Well, for starters, he begins by saying, “I’m sad for the repercussions of my actions.”
What about the actions, fella?
He goes on to say, “I’m sad for the people of Lululemon.”
For real? Not for insulting your customer base?
Ultimately, he concludes, “I take responsibility for what has occurred.”
Not, you will note, for what he said, but for what has occurred (and I’m guessing he’s sorrier about his plummeting stock price than he is about alienating his patrons.)
I hope we call all agree that was a disaster.
What, then, do I think is an effective apology?
I’m so glad you asked.
Maple Leaf Foods, in Canada, had an incident with listeria some time ago. When it occurred, the President and CEO issued an apology. For me, it is one of the most effective on record.
Why do I think it works?
First, it outlines the action steps Maple Leaf took to avoid further deaths.

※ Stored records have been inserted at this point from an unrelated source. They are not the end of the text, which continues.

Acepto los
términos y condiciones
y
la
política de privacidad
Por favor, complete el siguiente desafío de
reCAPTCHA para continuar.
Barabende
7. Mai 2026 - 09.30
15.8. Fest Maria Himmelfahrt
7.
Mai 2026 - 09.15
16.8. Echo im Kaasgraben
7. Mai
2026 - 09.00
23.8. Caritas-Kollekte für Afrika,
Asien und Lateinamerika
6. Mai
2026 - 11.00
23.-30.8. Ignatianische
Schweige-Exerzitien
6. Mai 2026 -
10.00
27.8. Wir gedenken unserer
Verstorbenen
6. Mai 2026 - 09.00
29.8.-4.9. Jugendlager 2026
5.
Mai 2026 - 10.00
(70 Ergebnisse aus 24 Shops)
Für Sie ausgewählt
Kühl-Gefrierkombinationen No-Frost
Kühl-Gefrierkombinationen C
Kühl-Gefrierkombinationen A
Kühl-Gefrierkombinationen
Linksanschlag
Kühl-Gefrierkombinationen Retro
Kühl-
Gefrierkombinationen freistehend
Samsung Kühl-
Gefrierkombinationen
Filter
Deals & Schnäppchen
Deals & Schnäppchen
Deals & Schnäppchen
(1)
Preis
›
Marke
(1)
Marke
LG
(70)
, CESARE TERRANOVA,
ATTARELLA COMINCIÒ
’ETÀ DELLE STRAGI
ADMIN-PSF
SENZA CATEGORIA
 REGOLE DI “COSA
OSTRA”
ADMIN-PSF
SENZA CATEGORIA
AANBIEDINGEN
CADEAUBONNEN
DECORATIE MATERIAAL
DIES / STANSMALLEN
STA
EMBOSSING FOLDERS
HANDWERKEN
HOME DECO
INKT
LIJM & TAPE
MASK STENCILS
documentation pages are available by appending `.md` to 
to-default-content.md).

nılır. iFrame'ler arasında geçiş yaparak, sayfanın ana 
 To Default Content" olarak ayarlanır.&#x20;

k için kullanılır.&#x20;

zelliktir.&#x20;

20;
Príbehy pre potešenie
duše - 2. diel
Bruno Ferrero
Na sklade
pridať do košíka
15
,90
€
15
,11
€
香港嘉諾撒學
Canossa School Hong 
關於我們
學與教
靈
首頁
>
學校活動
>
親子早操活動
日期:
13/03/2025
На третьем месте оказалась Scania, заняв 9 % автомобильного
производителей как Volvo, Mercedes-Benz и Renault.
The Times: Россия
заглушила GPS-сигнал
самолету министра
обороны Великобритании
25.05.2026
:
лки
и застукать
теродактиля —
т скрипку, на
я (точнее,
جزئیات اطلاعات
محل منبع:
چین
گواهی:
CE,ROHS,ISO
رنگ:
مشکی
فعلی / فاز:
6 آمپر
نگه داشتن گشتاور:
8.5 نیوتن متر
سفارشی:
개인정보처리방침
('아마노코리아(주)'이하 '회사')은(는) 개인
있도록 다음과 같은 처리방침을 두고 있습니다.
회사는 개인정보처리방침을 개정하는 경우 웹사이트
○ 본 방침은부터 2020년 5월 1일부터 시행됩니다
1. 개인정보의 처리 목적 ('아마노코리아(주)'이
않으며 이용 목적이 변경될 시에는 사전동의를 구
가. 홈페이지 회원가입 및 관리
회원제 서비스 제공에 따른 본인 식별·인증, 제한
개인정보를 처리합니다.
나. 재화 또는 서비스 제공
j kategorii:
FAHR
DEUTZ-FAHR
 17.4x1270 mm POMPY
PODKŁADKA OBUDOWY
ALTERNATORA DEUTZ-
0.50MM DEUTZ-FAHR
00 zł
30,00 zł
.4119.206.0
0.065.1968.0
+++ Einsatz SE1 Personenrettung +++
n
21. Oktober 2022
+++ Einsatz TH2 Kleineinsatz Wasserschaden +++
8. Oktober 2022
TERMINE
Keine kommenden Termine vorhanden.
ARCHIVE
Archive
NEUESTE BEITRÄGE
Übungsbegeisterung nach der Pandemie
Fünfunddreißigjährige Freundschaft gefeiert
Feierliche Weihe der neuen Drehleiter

Second, sympathy is offered to his customer base.
Third, he admits they failed and he apologizes.
Finally, he states their policy for moving forward.
Now there are some of you that are thinking there is a big difference between pilling yoga pants and death—and I would be the first to admit that. My job, however is to parse what I am seeing. Given that, should you ever (heaven forfend) have to apologize for anything I recommend following Maple Leaf’s blueprint as opposed to Lululemon’s.